Syms stands up. "Sir, for five years we circumnavigated the world, endured all kinds of perils and tribulations. I have netted, twisted the necks, sketched and catalogued thousands of birds of all sizes, colors and beak shapes, trapped mice, dived after gentle turtles to cook them into your favorite soup. I shot, skinned and gutted monkeys that just moments before were beautiful, graceful creatures up in their magnificent trees, I got chased by vicious emus, smacked by a kangaroo, spat at by llamas, I even became ill with malaria!"
"I got sick too!"
"Yes! ALL sacrificed in the name of science and exploration! And now, with the due respect, you conclude that the eye is too good to be part of evolution?"

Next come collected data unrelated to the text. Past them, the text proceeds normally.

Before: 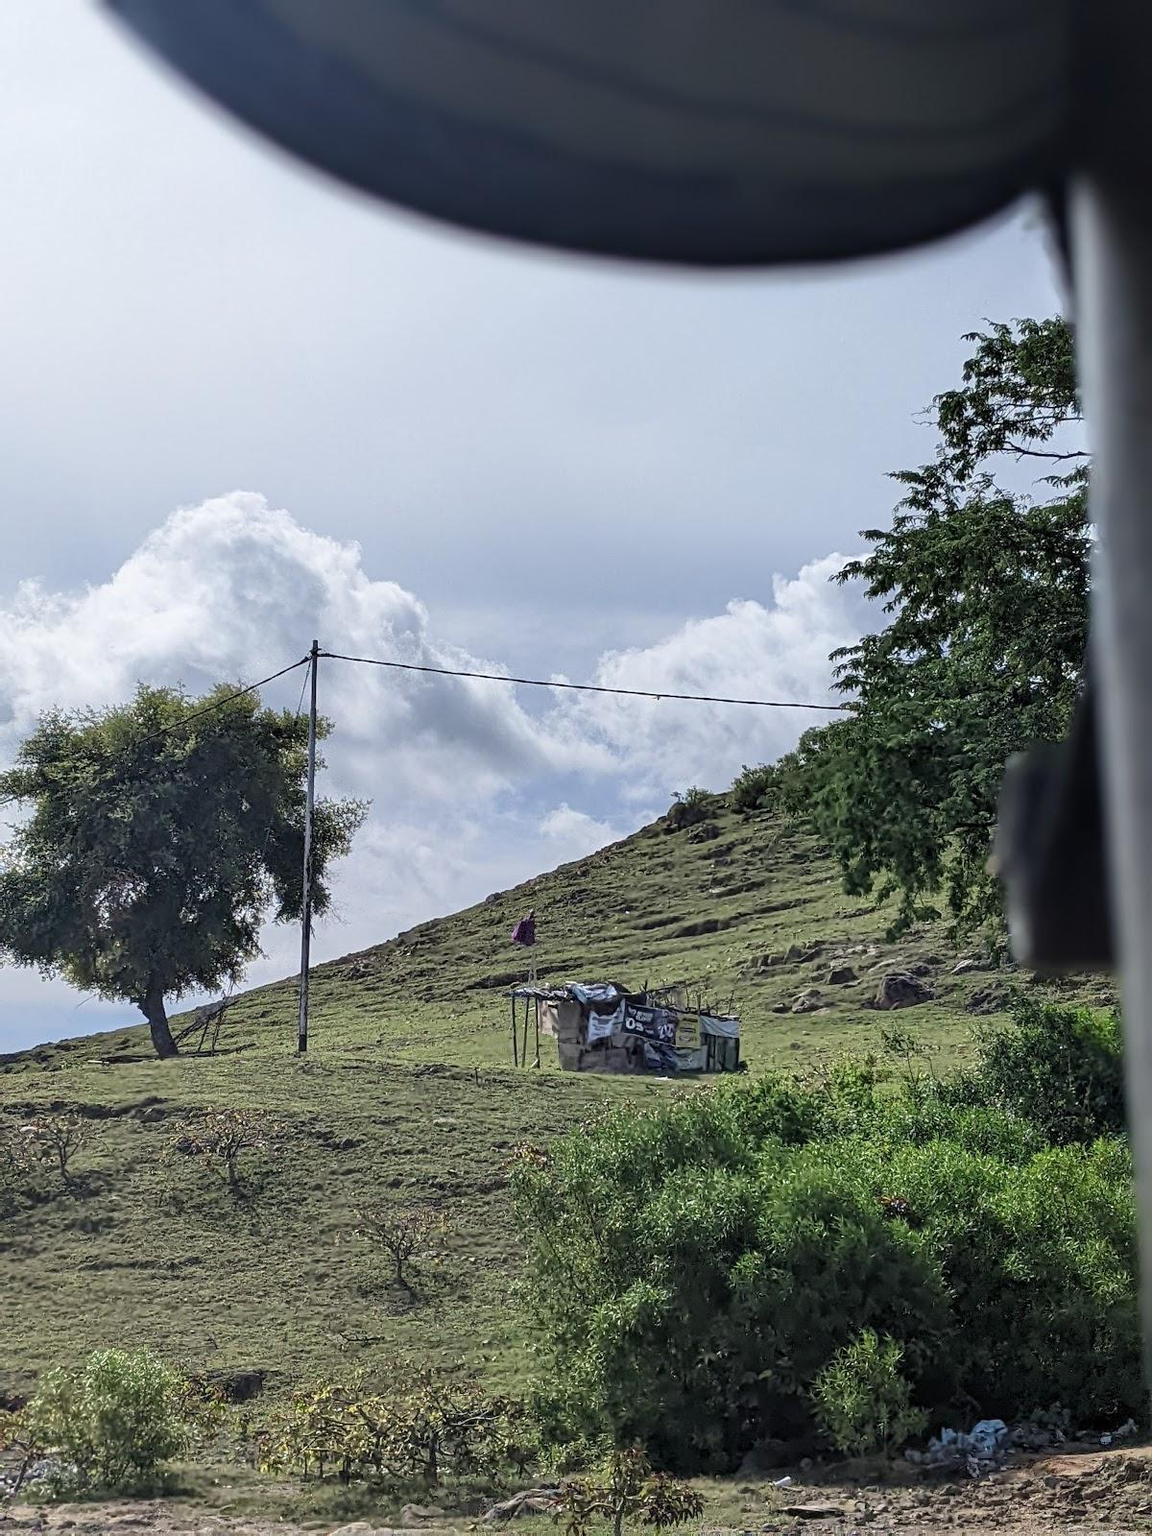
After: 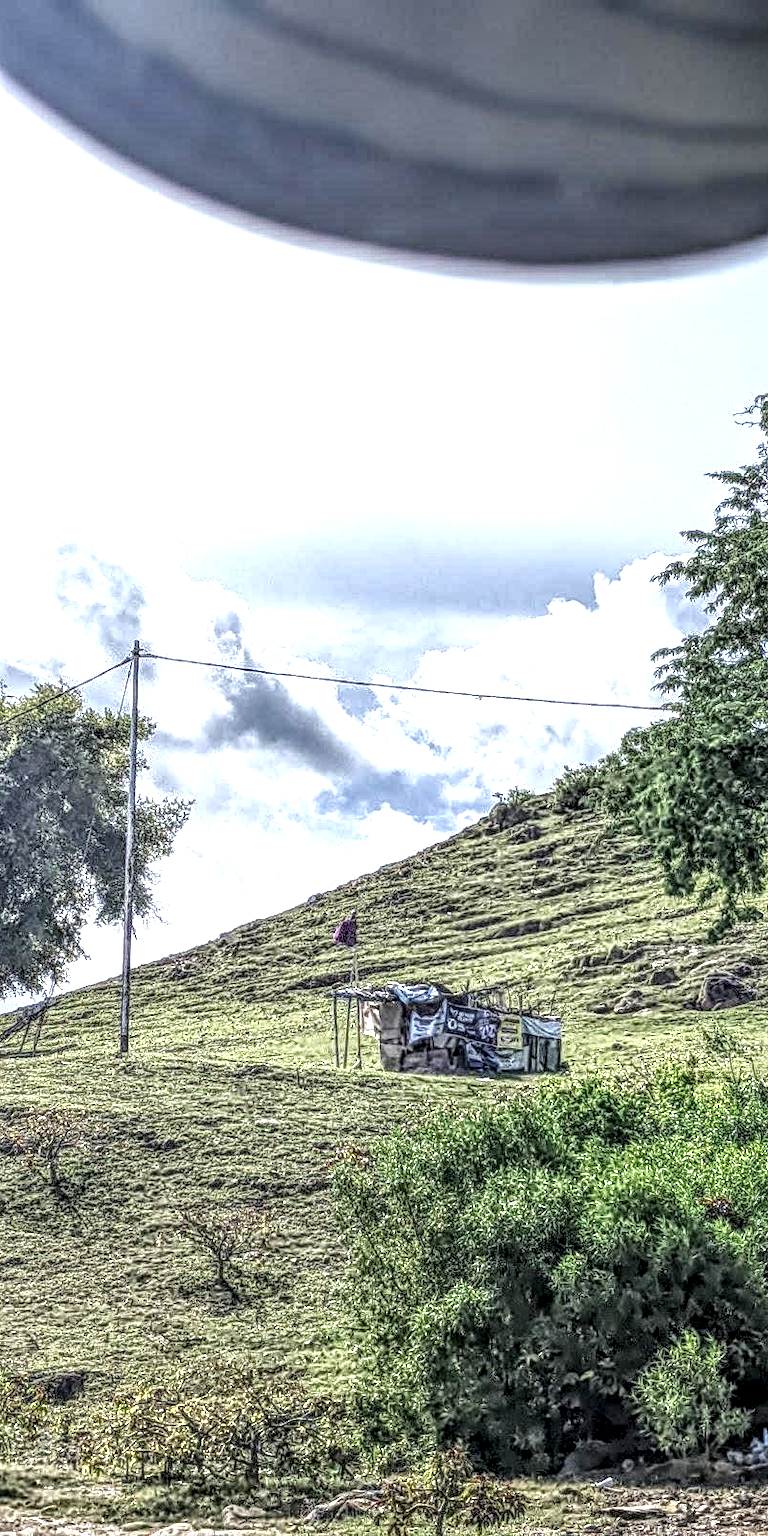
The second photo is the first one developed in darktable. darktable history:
local contrast: highlights 0%, shadows 0%, detail 300%, midtone range 0.3
crop and rotate: left 15.546%, right 17.787%
exposure: exposure 1 EV, compensate highlight preservation false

"I don't have time for philosophy at this moment. This is all nonsense! I'm going to burn this hasted scribble and pretend you never had anything to do with it. After all you threw it away without signing it, didn't you?"
"I had misgivings."
"Aha!"
Syms snatches the letter from Darwin's hand, goes to the desk and swifly pens his signature on it.
"Not anymore!"
"Syms! This is most unbecoming!"
"It might be, Sir, but from now on I am only following the dictum of my own conscience. My trunk is packed. I'm leaving tonight for Liverpool, where I'll board the first ship to... to the farthest place away from here. Farewell!" Syms storms out of the study and runs downstairs.

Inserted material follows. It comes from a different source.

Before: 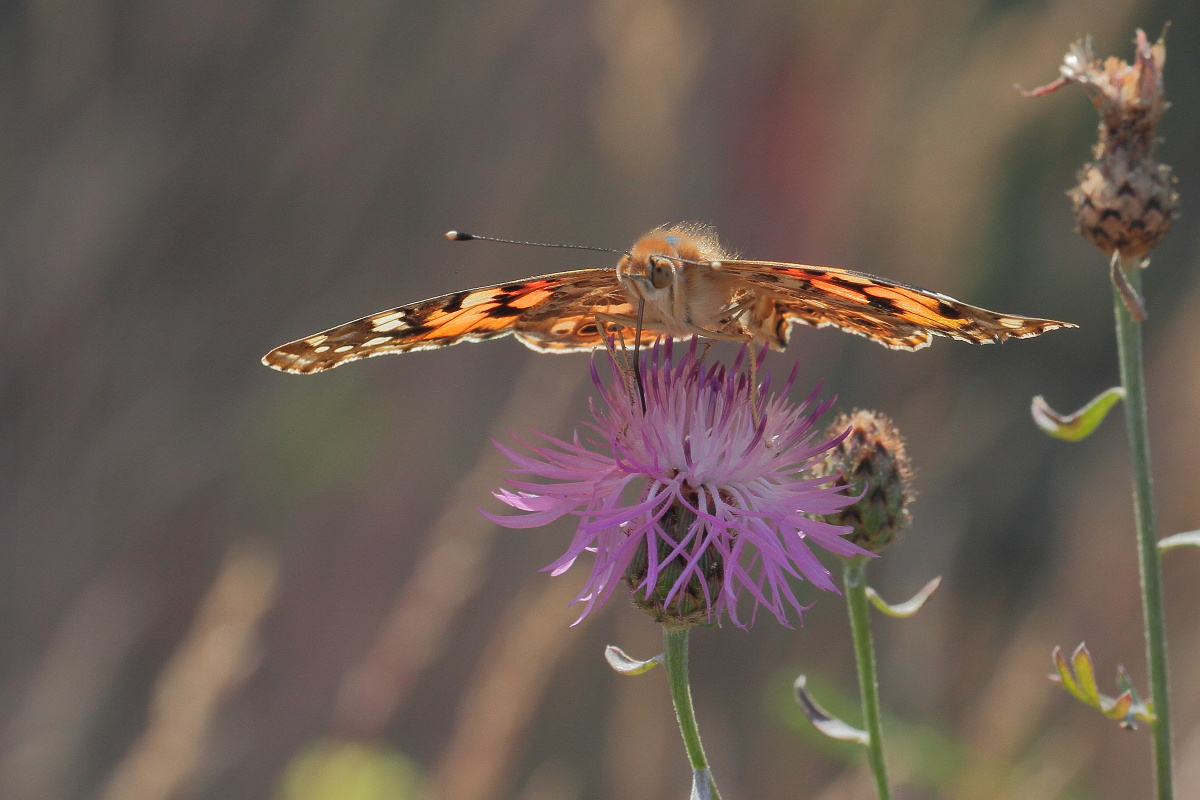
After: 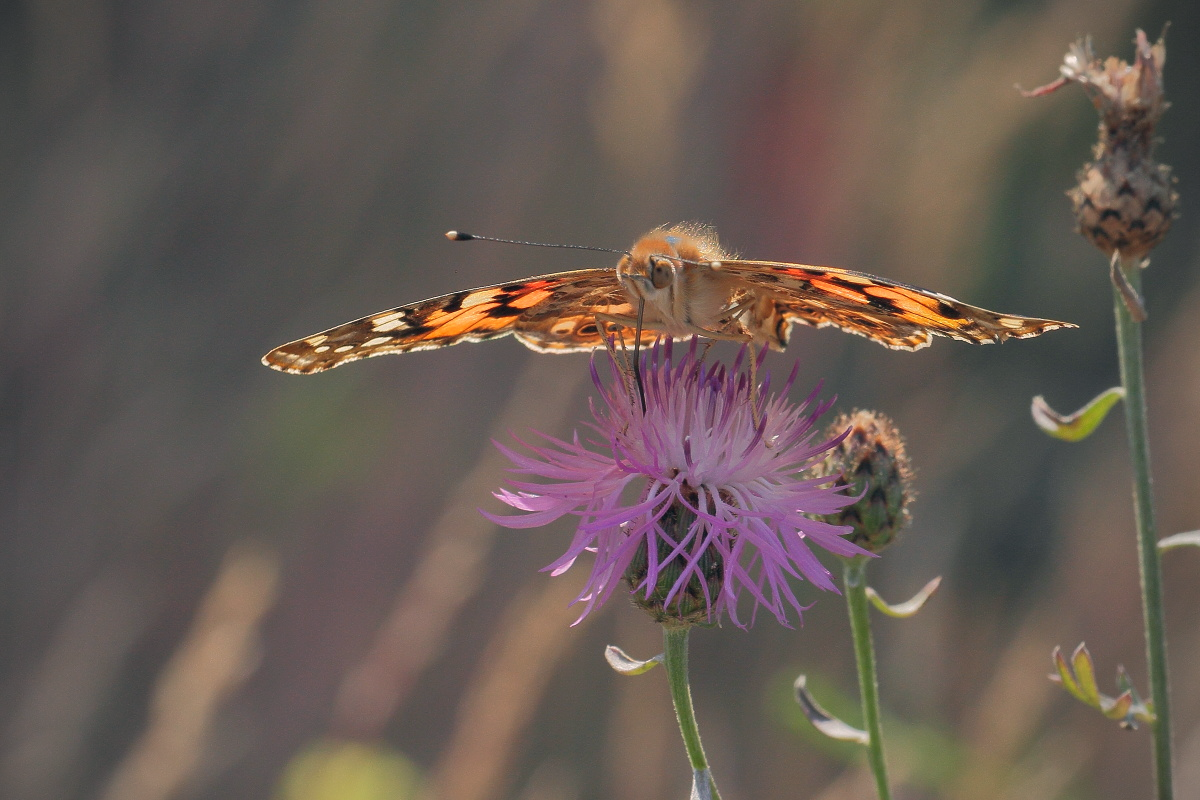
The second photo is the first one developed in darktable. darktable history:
vignetting: fall-off radius 60.95%, unbound false
color correction: highlights a* 5.48, highlights b* 5.32, shadows a* -4.49, shadows b* -5.16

"Syms! Syms! Come back here!" Stunned, Darwin drops himself in the Berber pillows and finishes his brandy in one gulp, realizing instantly that it might be the last drink served by the hand of his beloved friend and companion of countless adventures.

Twenty years later
Syms Covington walks in the beach. He carries a tightly wrapped parcel under his arm. His thoughts muted by the roar of the vigorous waves. A few paces away, his youngest son pulls barnacles from the rocks with a pocket knife. Syms sits nearby, unties the twine and opens the package. It is a thick volume: On The Origin of Species, by Charles Darwin. Syms flips through the pages, stops at one and reads.

"To suppose that the eye with all of its inimitable contrivances for adjusting the focus to different distances, for admitting different amounts of light, and for the correction of spherical and chromatic aberration, could have been formed by natural selection, seems, I freely confess, absurd in the highest degree. Yet reason tells me, that if numerous gradations from a perfect and complex eye to one very imperfect and simple, each grade being useful to its possessor, can be shown to exist; if further, the eye does vary ever so slightly, and the variations be inherited, which is certainly the case; and if any variation or modification in the organ be ever useful to an animal under changing conditions of life, then the difficulty of believing that a perfect and complex eye could be formed by natural selection, though insuperable by our imagination, can hardly be considered real. How a nerve comes to be sensitive to light, hardly concerns us more than how life itself first originated; but I may remark that several facts make me suspect that any sensitive nerve may be rendered sensitive to light..."

Syms smiles and yet his eyes fill up with tears, then he closes the book and looks at the horizon.
Syms Covington will die one year later, at 49, in Pambula, in the south east coast of Australia.